You better believe it took all my willpower not to fangirl.

Nisha and I started talking about how you can tell when someone is an artist by their “look.” We were staring at some guys with skinny jeans and blazers that had artist wristbands. Nisha mentioned that she didn’t know if any of the people she had tattooed were famous, and that’s when I said,

“Well she’s famous. She’s a singer, for a band called The Head and The Heart.”

Thielen looked up and I almost felt bad for blowing her cover, but I couldn’t not say something. She had gone unnoticed by the people around us, and the fangirl in me was bursting at the seams. She was shy and sweet, and she just smiled and said yes, that was her.

Somehow, I ended up in a photo with Nisha and Thielen, an awesome reminder of a crazy coincidence. I can’t stop staring at the awesome artwork on my hand and thinking about how cool and spontaneous that moment was.

I got to see The Head and The Heart shortly after that, where Thielen and the rest of the band killed it. Then I walked around catching a few songs by Iggy Azalea and Lana Del Rey. Feeling fatigued, I headed back to the press lounge to grab a free water can, when I saw him.


I can’t tell you how many Juanes songs I know, or how many times my family and I have listened to him throughout the years. I can’t tell you how many times my brother played his songs on the guitar. And there he was, standing right in front of me, taking a picture with another equally excited fan.
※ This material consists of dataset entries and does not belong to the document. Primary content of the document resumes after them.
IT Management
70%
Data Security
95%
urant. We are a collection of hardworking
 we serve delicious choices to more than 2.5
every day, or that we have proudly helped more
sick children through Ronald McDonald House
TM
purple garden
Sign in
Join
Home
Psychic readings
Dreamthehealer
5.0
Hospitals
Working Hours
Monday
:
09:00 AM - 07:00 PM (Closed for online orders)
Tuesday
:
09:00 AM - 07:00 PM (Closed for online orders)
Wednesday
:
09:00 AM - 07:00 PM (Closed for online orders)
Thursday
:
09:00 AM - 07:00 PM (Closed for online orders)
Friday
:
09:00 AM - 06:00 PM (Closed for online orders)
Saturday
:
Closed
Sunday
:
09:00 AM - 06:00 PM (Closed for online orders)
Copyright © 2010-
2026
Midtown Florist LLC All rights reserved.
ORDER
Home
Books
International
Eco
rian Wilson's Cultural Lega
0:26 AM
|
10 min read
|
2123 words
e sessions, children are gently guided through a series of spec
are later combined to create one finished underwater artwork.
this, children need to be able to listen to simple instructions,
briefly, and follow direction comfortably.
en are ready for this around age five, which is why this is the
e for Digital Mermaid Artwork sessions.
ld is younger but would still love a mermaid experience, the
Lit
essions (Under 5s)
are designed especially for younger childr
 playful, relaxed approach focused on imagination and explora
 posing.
As soon as he said goodbye to the fan, I swooped in. I blabbered something about my parents being huge fans and how my dad would go crazy if I sent him a photo of the two of us. Juanes laughed and obliged, and we took a quick selfie.
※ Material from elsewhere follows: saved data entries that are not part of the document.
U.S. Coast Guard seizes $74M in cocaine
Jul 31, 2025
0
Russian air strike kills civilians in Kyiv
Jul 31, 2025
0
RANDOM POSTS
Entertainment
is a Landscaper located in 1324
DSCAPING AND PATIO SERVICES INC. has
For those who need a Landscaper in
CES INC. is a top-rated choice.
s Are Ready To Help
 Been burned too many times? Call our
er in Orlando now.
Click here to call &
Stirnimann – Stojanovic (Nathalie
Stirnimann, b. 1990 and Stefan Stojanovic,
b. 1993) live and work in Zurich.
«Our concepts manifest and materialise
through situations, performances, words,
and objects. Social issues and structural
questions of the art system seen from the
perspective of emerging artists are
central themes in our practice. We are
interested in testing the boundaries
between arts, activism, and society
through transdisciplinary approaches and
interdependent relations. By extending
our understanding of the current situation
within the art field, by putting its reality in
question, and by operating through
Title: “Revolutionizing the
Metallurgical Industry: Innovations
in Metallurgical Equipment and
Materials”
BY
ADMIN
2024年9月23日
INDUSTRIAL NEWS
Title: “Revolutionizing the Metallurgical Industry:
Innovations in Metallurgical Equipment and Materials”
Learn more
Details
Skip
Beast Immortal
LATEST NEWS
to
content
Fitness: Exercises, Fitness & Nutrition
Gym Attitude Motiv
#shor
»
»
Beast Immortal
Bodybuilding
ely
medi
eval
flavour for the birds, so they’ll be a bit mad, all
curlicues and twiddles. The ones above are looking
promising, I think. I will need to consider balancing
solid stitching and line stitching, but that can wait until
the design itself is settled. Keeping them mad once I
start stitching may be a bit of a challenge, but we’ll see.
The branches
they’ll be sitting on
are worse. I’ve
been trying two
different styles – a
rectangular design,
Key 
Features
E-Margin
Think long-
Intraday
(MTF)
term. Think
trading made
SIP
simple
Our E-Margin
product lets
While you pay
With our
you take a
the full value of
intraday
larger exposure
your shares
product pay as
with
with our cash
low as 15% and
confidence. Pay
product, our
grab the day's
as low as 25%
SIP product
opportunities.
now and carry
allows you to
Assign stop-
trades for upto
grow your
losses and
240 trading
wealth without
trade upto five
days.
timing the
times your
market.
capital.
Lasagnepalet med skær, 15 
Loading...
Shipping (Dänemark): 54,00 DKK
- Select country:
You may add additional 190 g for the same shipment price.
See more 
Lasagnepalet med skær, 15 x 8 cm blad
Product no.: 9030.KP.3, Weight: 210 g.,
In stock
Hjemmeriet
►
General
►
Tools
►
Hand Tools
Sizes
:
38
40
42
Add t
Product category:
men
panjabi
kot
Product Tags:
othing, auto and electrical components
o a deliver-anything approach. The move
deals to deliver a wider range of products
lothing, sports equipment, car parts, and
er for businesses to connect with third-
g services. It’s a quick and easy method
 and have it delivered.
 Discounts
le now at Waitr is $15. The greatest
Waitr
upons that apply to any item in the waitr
And that is how I took a quick selfie with Juanes himself.

I saw Juanes perform after that, and he was great. I knew every word to every Spanish song. Years and years of fandom poured out in that crowd and I almost couldn’t keep my camera still.

I stuck around for the beginning of Eminem’s set, but I was drained from a long day at the festival. I also don’t know any of Eminem’s new songs. As I was heading towards the exit, I ran into a group of girls who could not be older than 12. They were all jumping up and down, mouthing every word to Eminem’s song. I heard the guy behind me say, “Did you see those little girls?” to his friend. I went home. 

Day 3

Getting out of bed was so hard. I made it out to the festival to hang out at the tent and I saw Zedd and the beginning of Calvin Harris’ performances. By the third day, the press tent was less lively, and I’m thinking everyone else was as drained as I was. Three days out in the sun walking around from stage to stage and an array of emotions wear a person down.

So, that was my press experience at ACL, or at least my favorite parts. It’s as cool as it sounds: there’s free music, free food, free everything. There’s better chances you’ll get to see someone famous. There’s people around you doing the same thing, who are going to go home and write stories and reviews much like yours, and as a college student striving to pursue this professionally one day, I am just very grateful to have been “in” this weekend.